*What is expected*.
The records that follow are to be given again exactly, with their pictures omitted.

Extracted records Start Marker

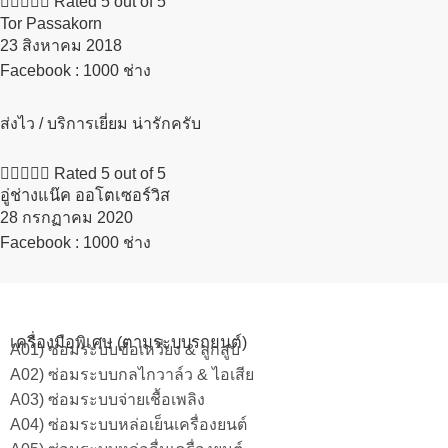





Rated 5 out of 5
Tor Passakorn
23 สิงหาคม 2018​
Facebook : 1000 ช่าง
ส่งไว / บริการเยี่ยม น่ารักครับ





Rated 5 out of 5
อู่ช่างแน๊ค ออโตเซอร์วิส
28 กรกฏาคม 2020​
Facebook : 1000 ช่าง
เครื่องมือพิเศษ (ตามระบบรถยนต์)
A01) ซ่อมระบบข้อเหวี่ยง & ลูกสูบ
A02) ซ่อมระบบกลไกวาล์ว & ไอเสีย
A03) ซ่อมระบบจ่ายเชื้อเพลิง
A04) ซ่อมระบบหล่อเย็นเครื่องยนต์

Extracted records End Marker

*Written answer*.





Rated 5 out of 5
Tor Passakorn
23 สิงหาคม 2018​
Facebook : 1000 ช่าง
ส่งไว / บริการเยี่ยม น่ารักครับ





Rated 5 out of 5
อู่ช่างแน๊ค ออโตเซอร์วิส
28 กรกฏาคม 2020​
Facebook : 1000 ช่าง
เครื่องมือพิเศษ (ตามระบบรถยนต์)
A01) ซ่อมระบบข้อเหวี่ยง & ลูกสูบ
A02) ซ่อมระบบกลไกวาล์ว & ไอเสีย
A03) ซ่อมระบบจ่ายเชื้อเพลิง
A04) ซ่อมระบบหล่อเย็นเครื่องยนต์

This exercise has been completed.